Opinión

Chinandega

MARGA AGRADECÍA que el agua corriese, de vez en cuando, por el grifo del modesto lavadero. Este era el único punto posible de la casa para suministrar todos los menesteres domésticos: beber, acicalarse, lavar la ropa o cocinar. Solo el hecho de que el recurso más elemental tuviese unas horas garantizadas, al día, suponía subir un par de peldaños en la calidad de vida. Ya no había que ir diariamente al regato o el pozo. Ya no existía la exigencia de invertir media mañana en portear pesados bidones de plástico con unos cuantos litros para pasar la jornada. La cooperación española, bien entendida, hizo posible ese milagro. En aquella recóndita comunidad de Centroamérica la vida se imponía con la más absoluta sencillez.

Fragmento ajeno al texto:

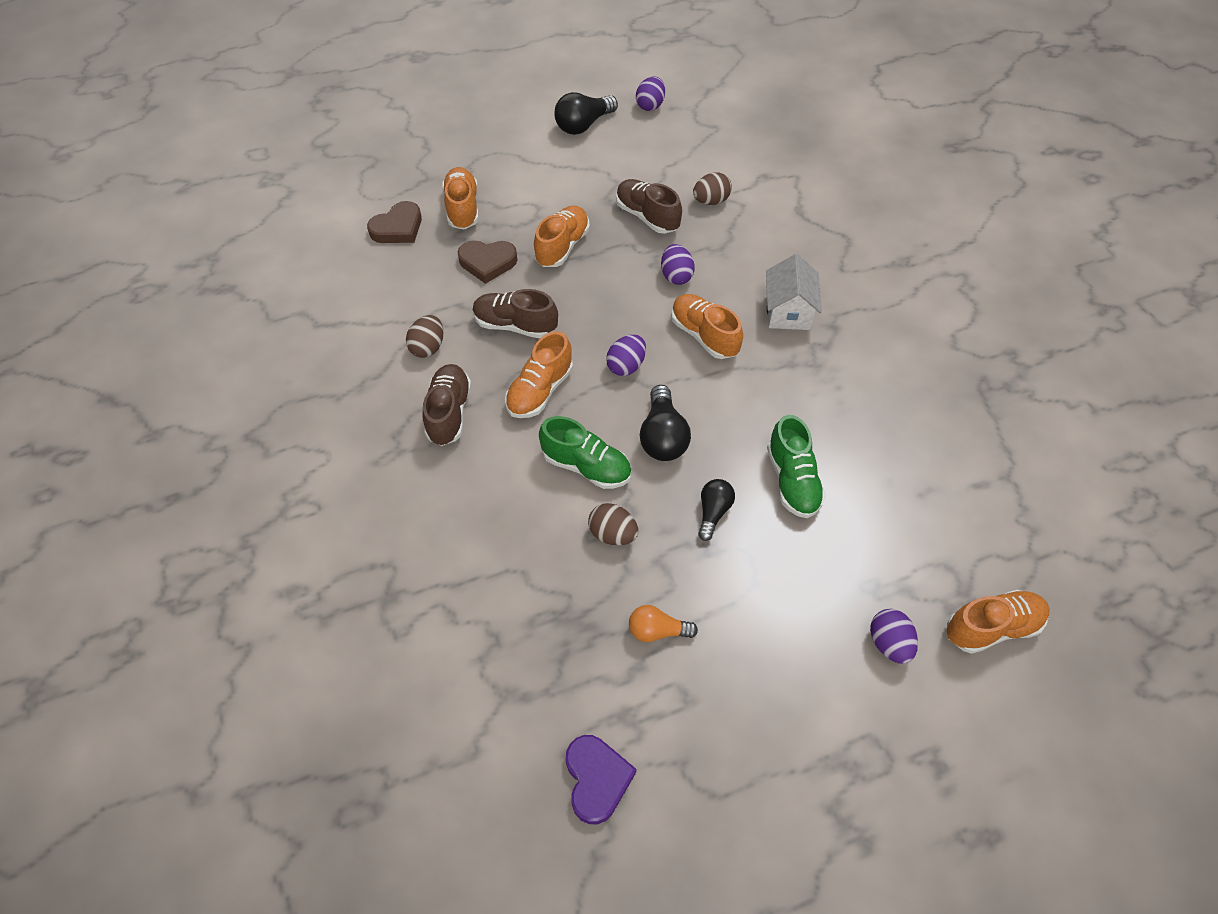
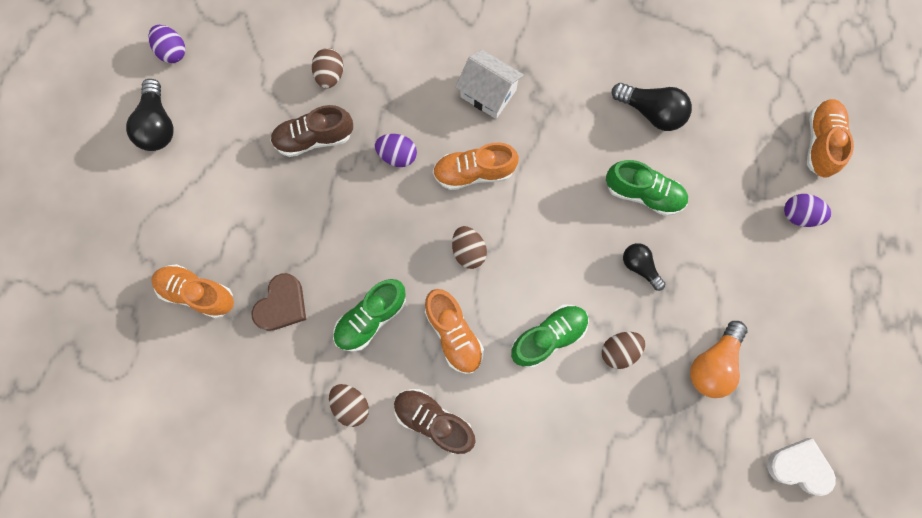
camera: 60 degrees left, 20 degrees up
brown heart [367,201,422,243] -> none
brown shoe [473,289,558,338] -> green shoe [333,279,406,352]
orange shoe [534,205,590,267] -> none
purple heart [566,735,637,824] -> white heart [767,438,836,496]
purple egg [606,335,646,376] -> brown egg [452,226,487,269]
orange light bulb [629,605,698,642] -> orange light bulb [690,321,747,398], size x1.55
black light bulb [640,385,691,461] -> black light bulb moved to [612,83,692,131]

La receta de la humildad no tenía dueño. Sobraban las lecciones sobre que otro modelo de vida es más que posibles. El interior de cada infravivienda evidenciaba que estar cercado de bienes materiales era tan solo el germen de la infelicidad porque la felicidad ya estaba allí. Se paseaba por ese perdido lugar de la frontera de Nicaragua con Honduras. En las entrañas del departamento de Chinandega, la sonrisa, la amabilidad, la hospitalidad y la solidaridad de la gente desfilaba sobre la pasarela de la modestia. En medio de la nada: todo. Luchar contra la pobreza se había convertido en una causa común; en ese desierto donde crece la hierba, a base de regarla de ingenio, transformando una realidad por otra; en la fórmula ejemplar de un modelo de vida en el que prevalecen las personas ante la amenaza de la rueda de consumo.